### Data supplied:
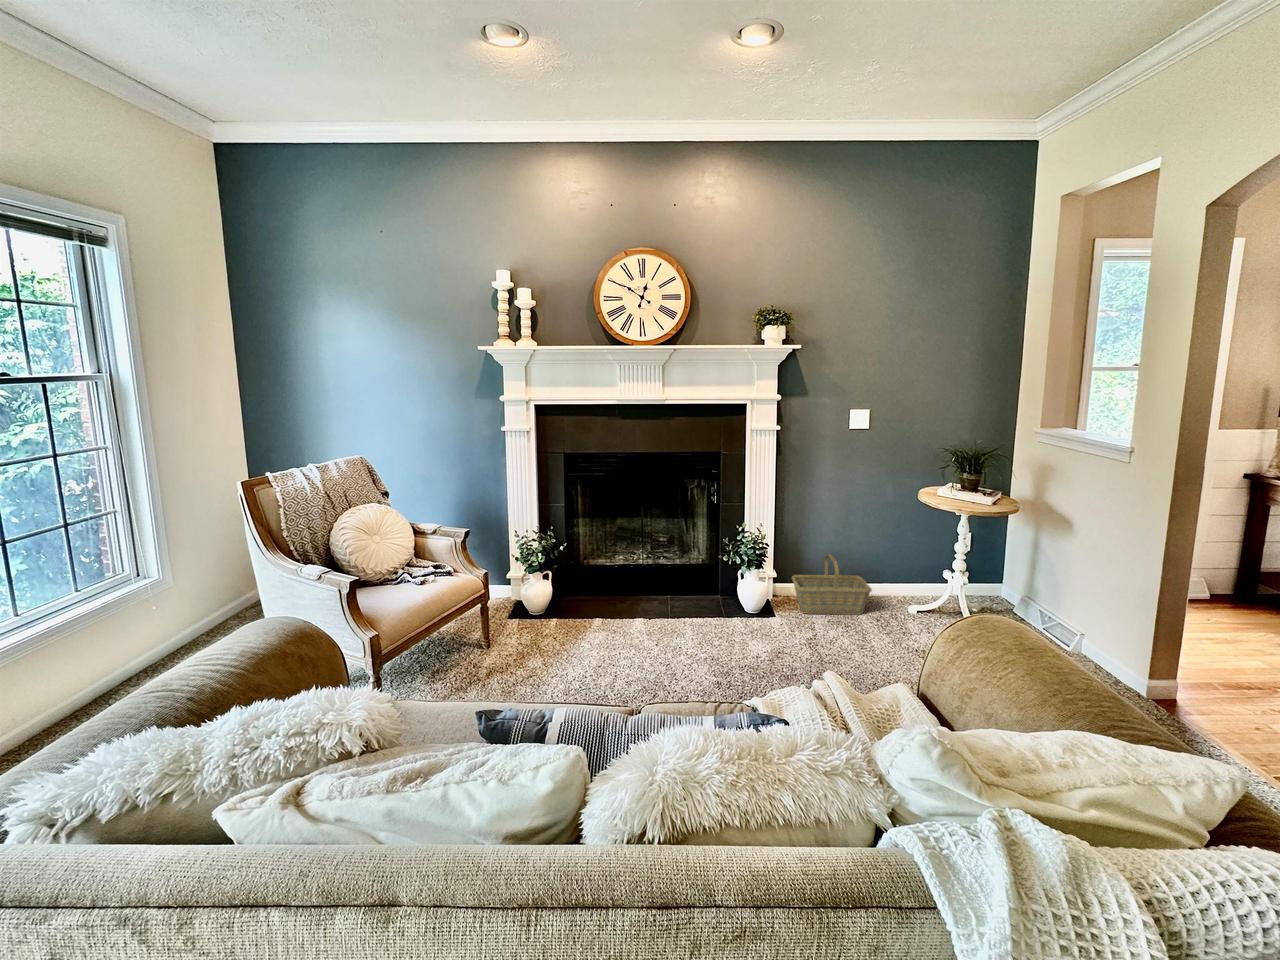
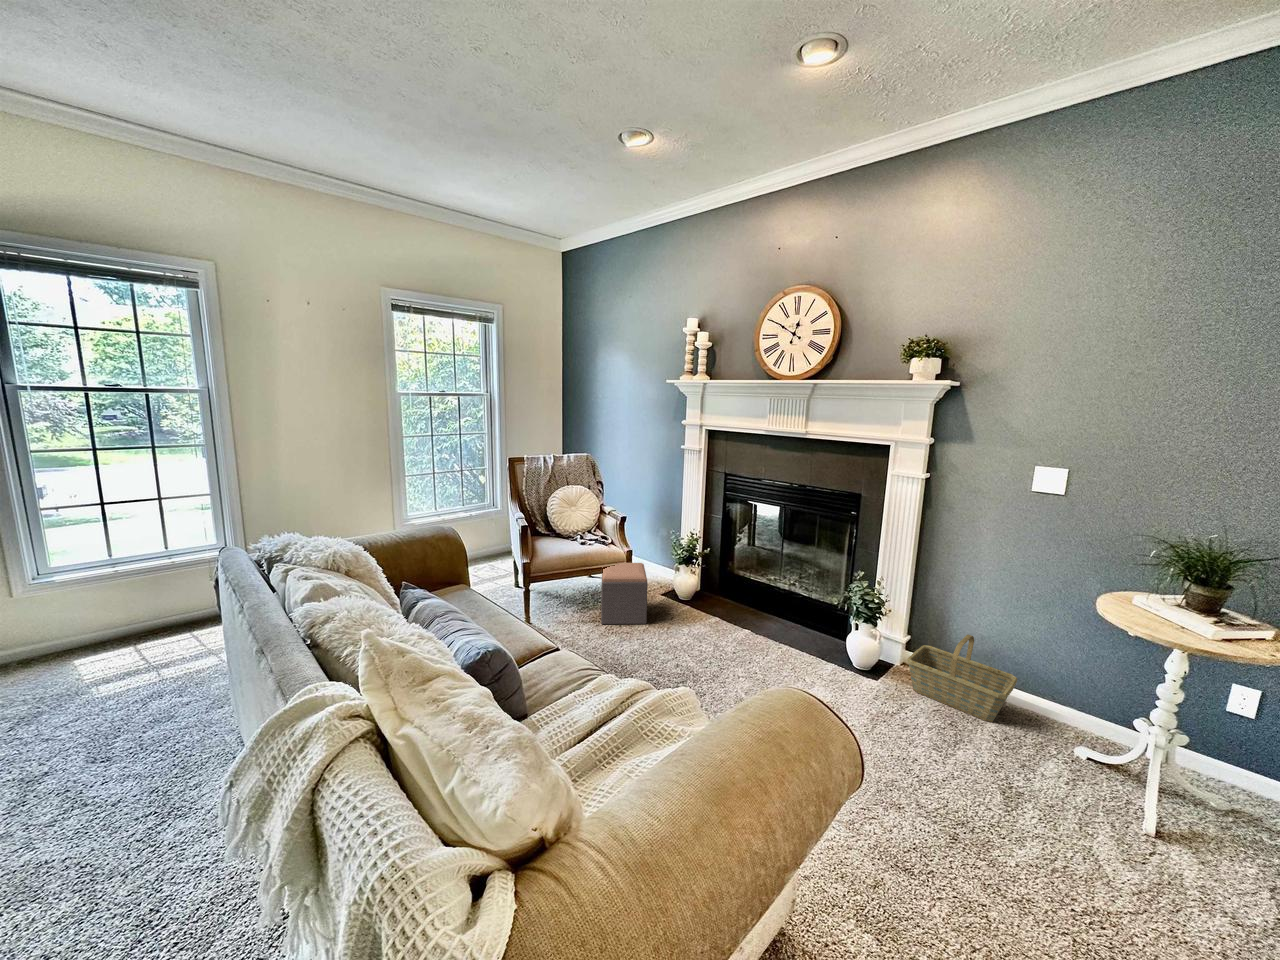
footstool: none [463,579,545,666] -> present [601,563,648,624]

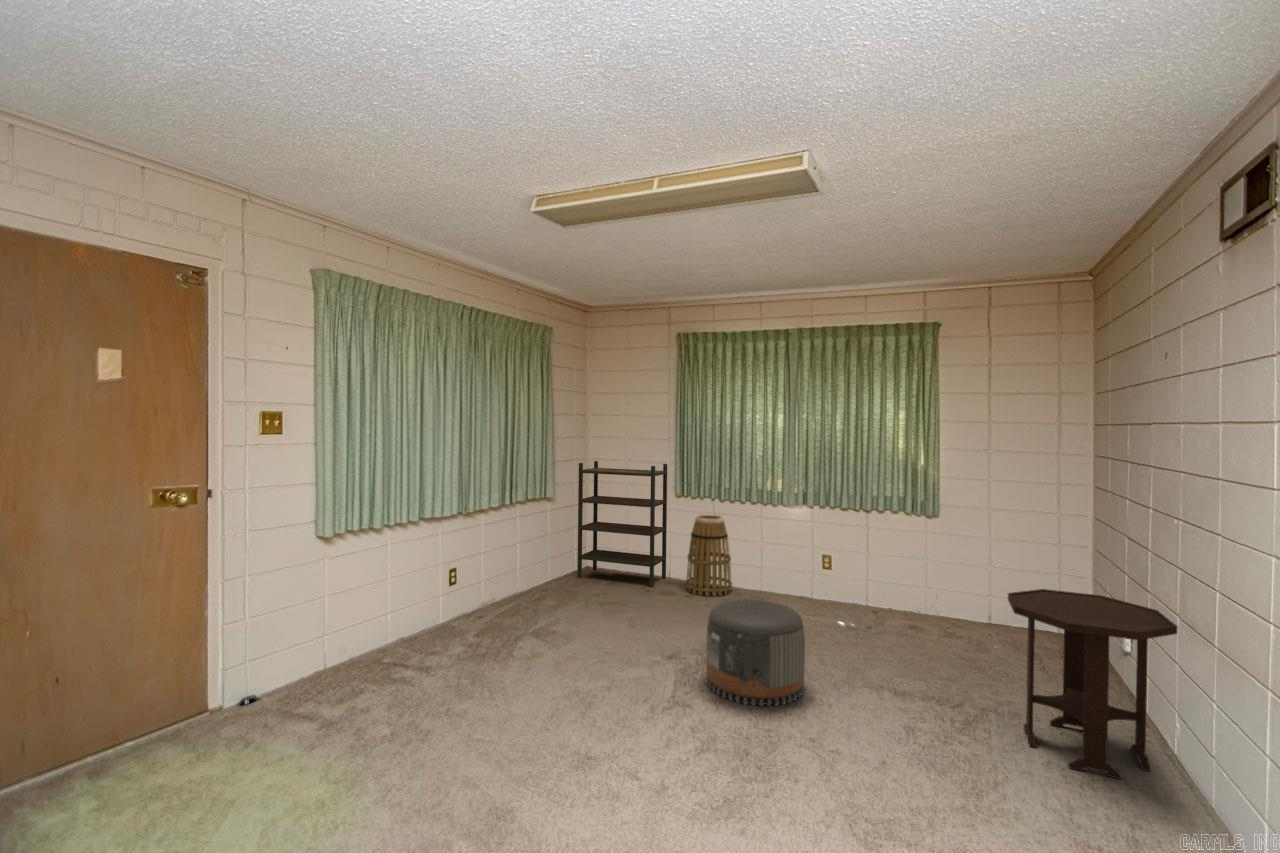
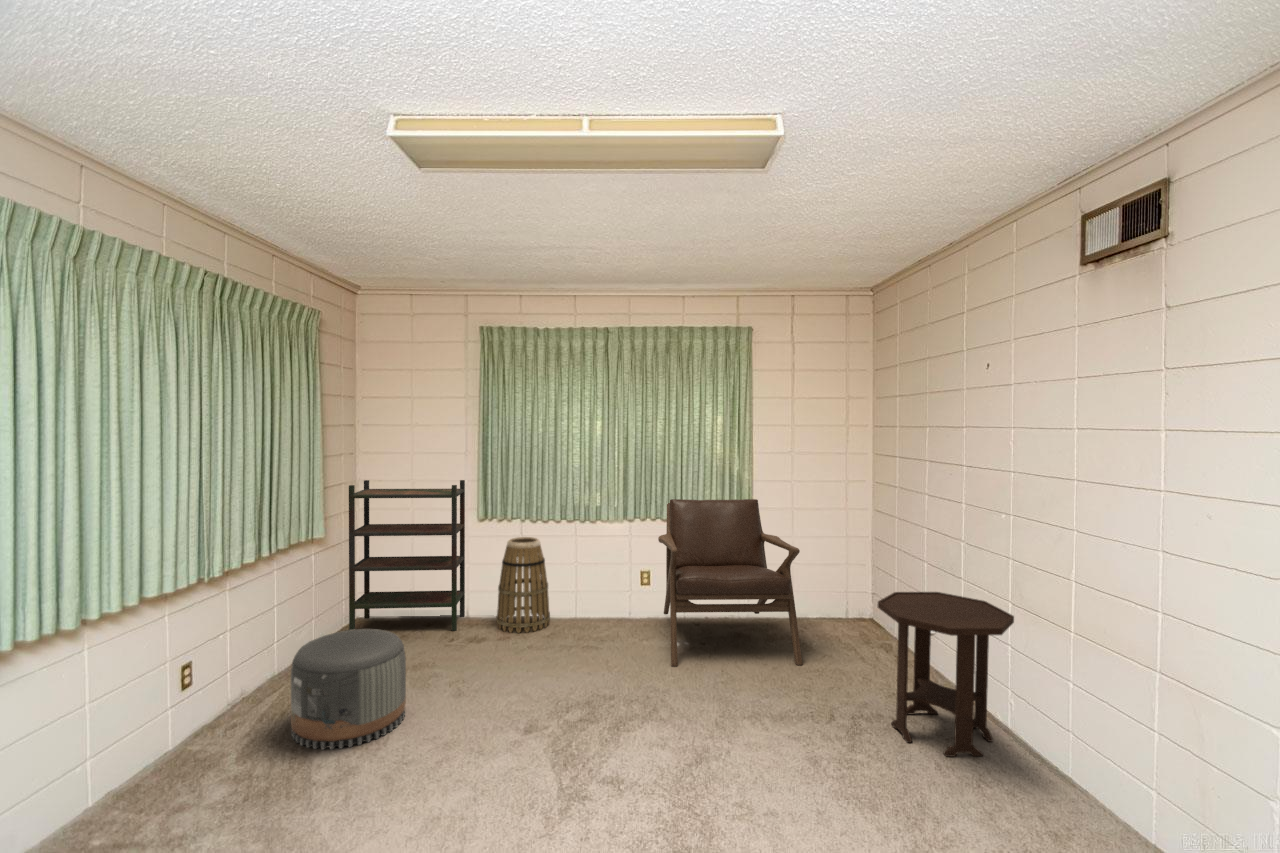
lounge chair: none [818,490,961,663] -> present [658,499,802,667]
pouf: present [706,599,805,706] -> present [291,629,406,749]

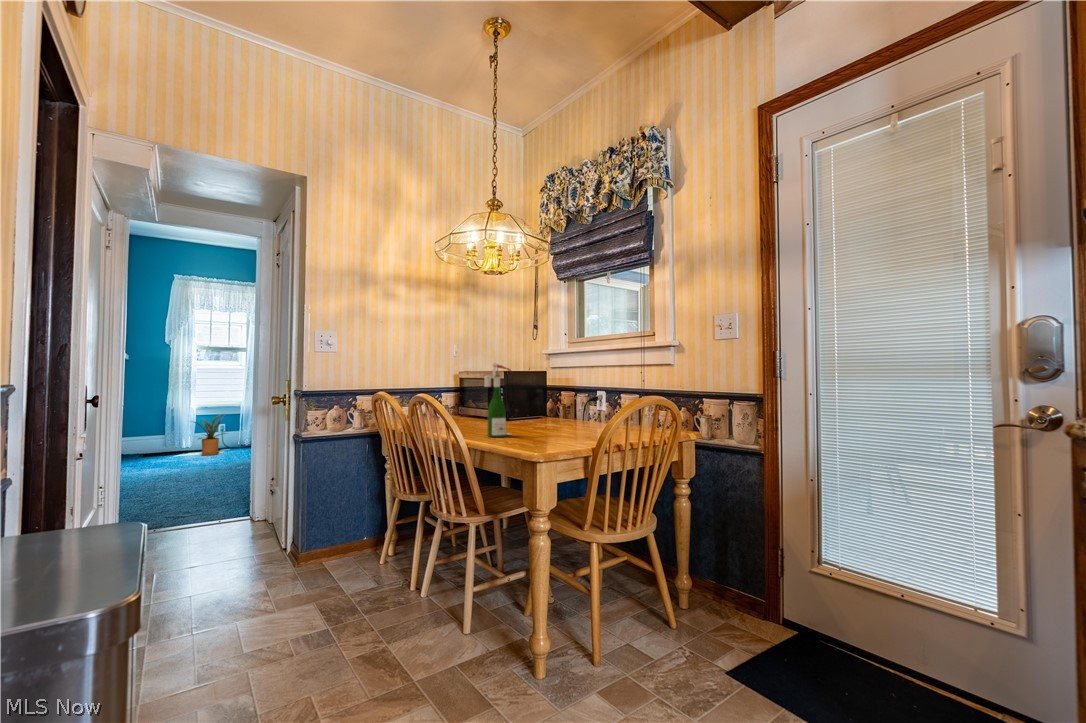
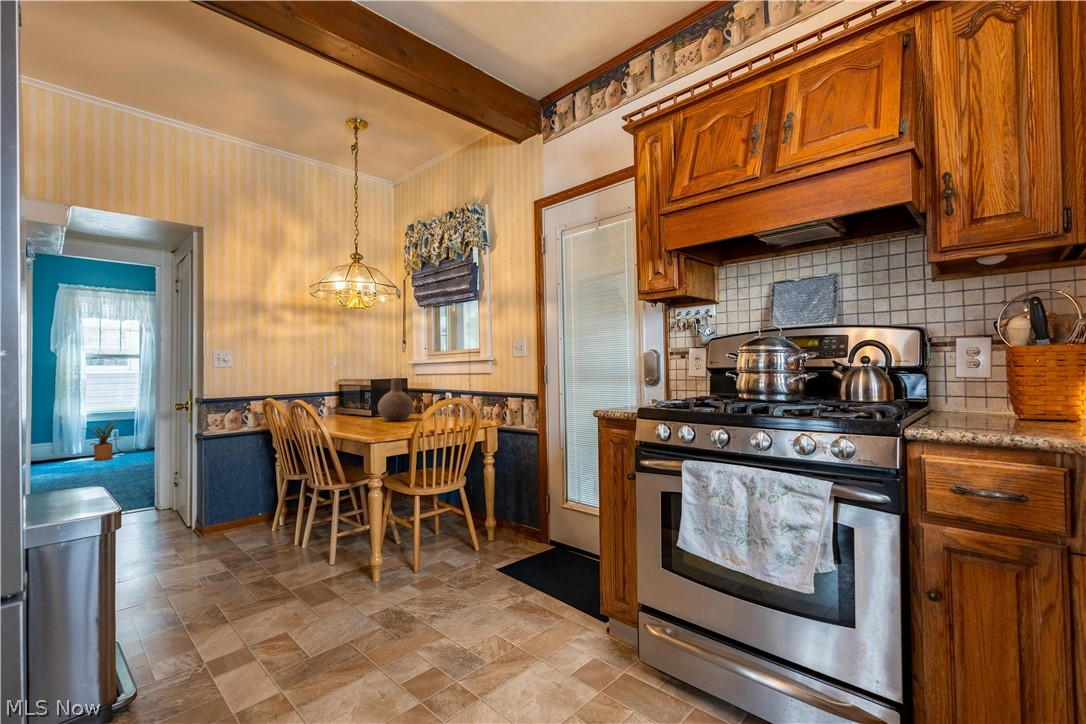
wine bottle: present [484,363,512,437] -> none [346,377,368,429]
vase: none [515,369,561,427] -> present [378,378,414,421]

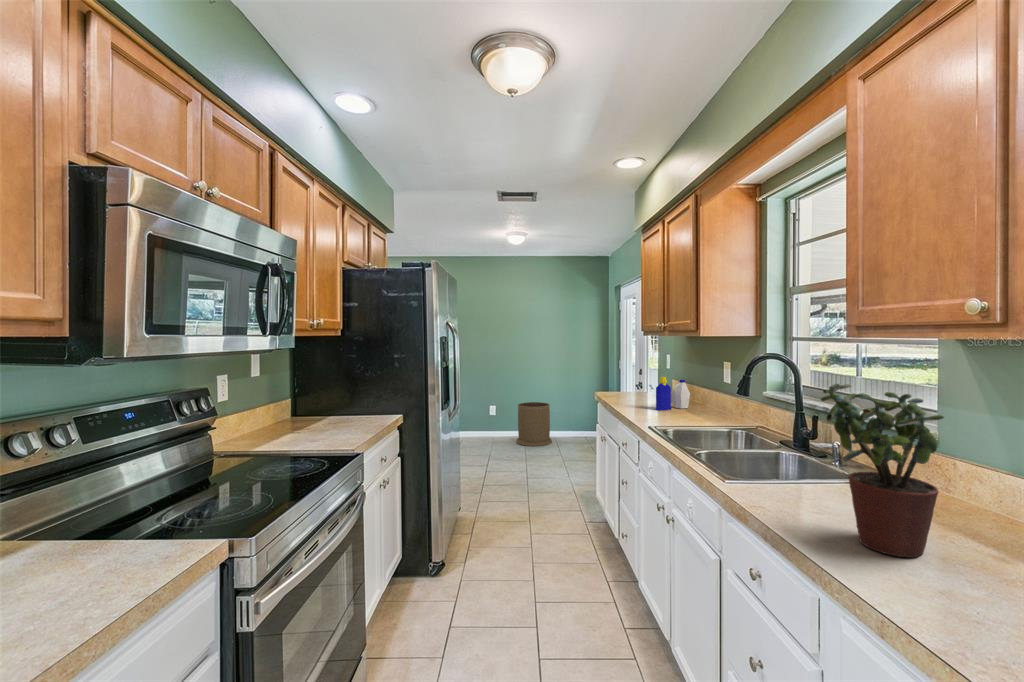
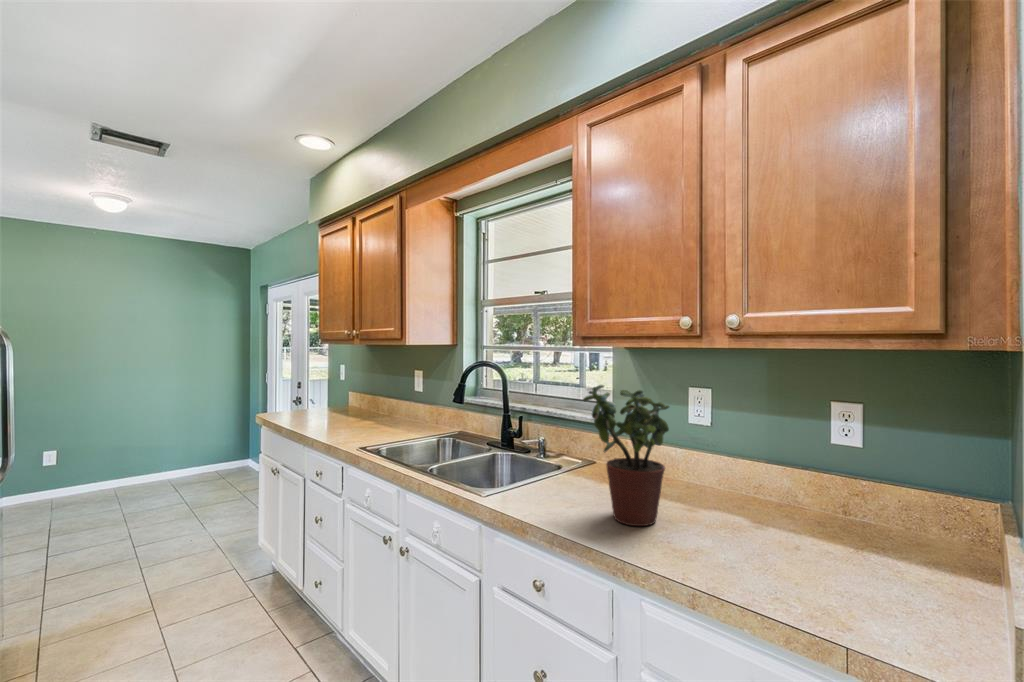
bottle: present [656,377,690,410] -> none [348,389,382,428]
trash can: present [516,402,552,446] -> none [100,435,165,500]

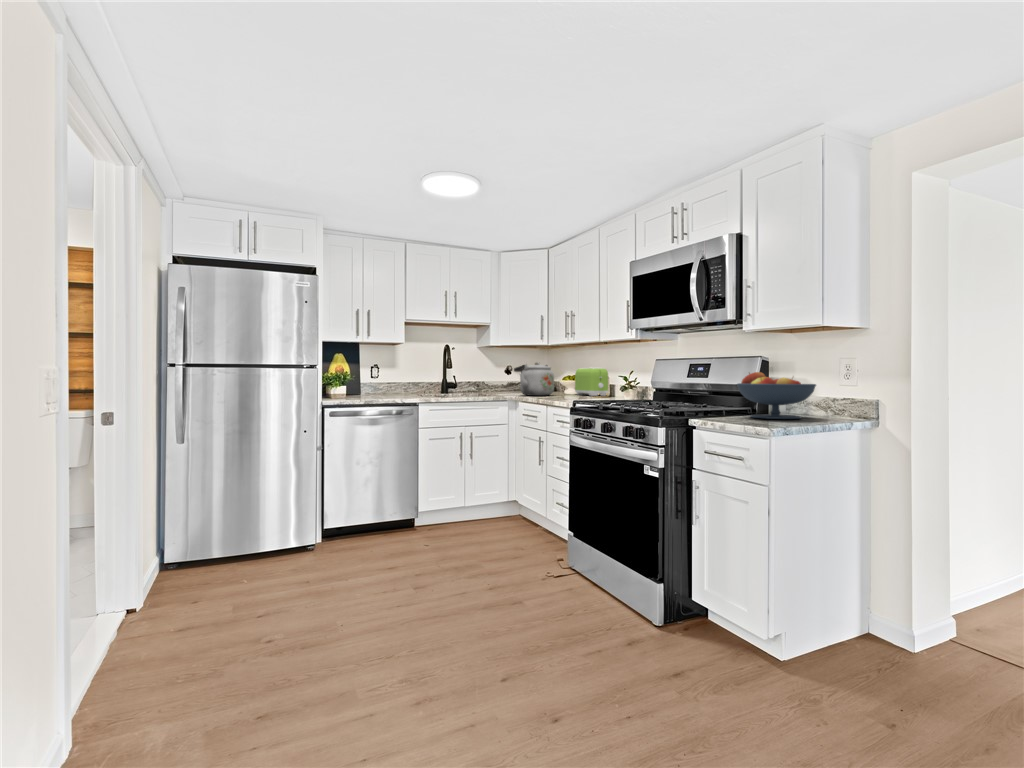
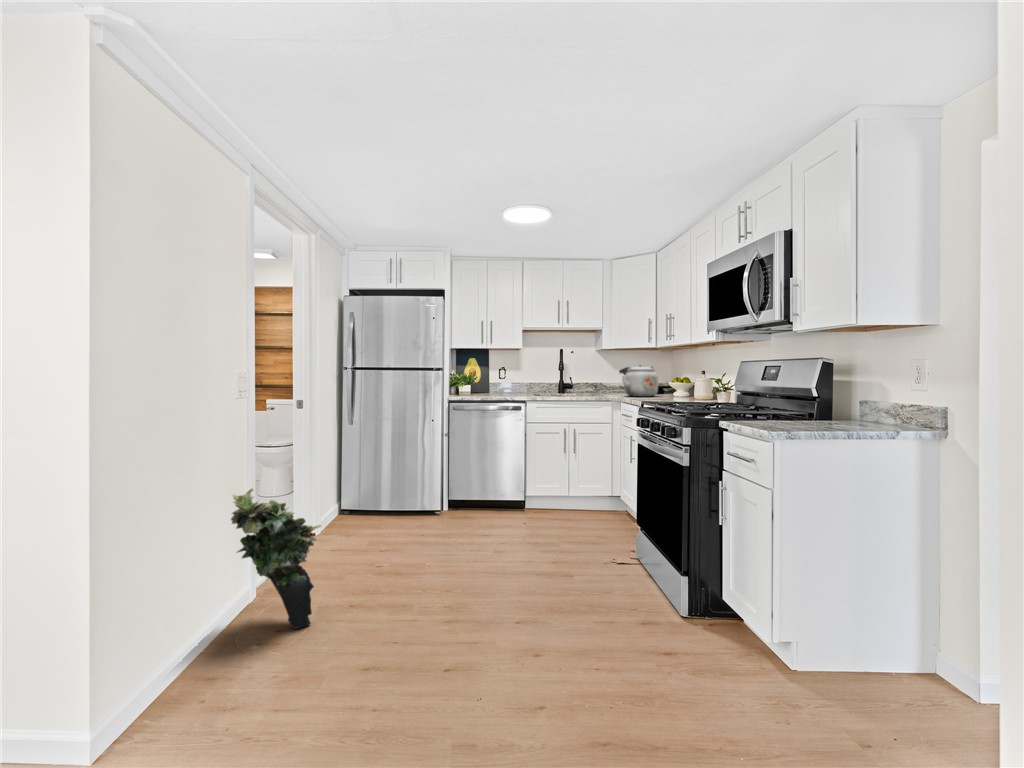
toaster: present [575,368,608,396] -> none [682,369,712,397]
fruit bowl: present [737,372,816,419] -> none [773,374,865,427]
potted plant: none [166,513,277,681] -> present [231,489,322,629]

### Exercise details:
The answer should be the records above, unchanged, with the pictures omitted.

### Problem solution:
footstool: none [463,579,545,666] -> present [601,563,648,624]

lounge chair: none [818,490,961,663] -> present [658,499,802,667]
pouf: present [706,599,805,706] -> present [291,629,406,749]

wine bottle: present [484,363,512,437] -> none [346,377,368,429]
vase: none [515,369,561,427] -> present [378,378,414,421]

bottle: present [656,377,690,410] -> none [348,389,382,428]
trash can: present [516,402,552,446] -> none [100,435,165,500]

toaster: present [575,368,608,396] -> none [682,369,712,397]
fruit bowl: present [737,372,816,419] -> none [773,374,865,427]
potted plant: none [166,513,277,681] -> present [231,489,322,629]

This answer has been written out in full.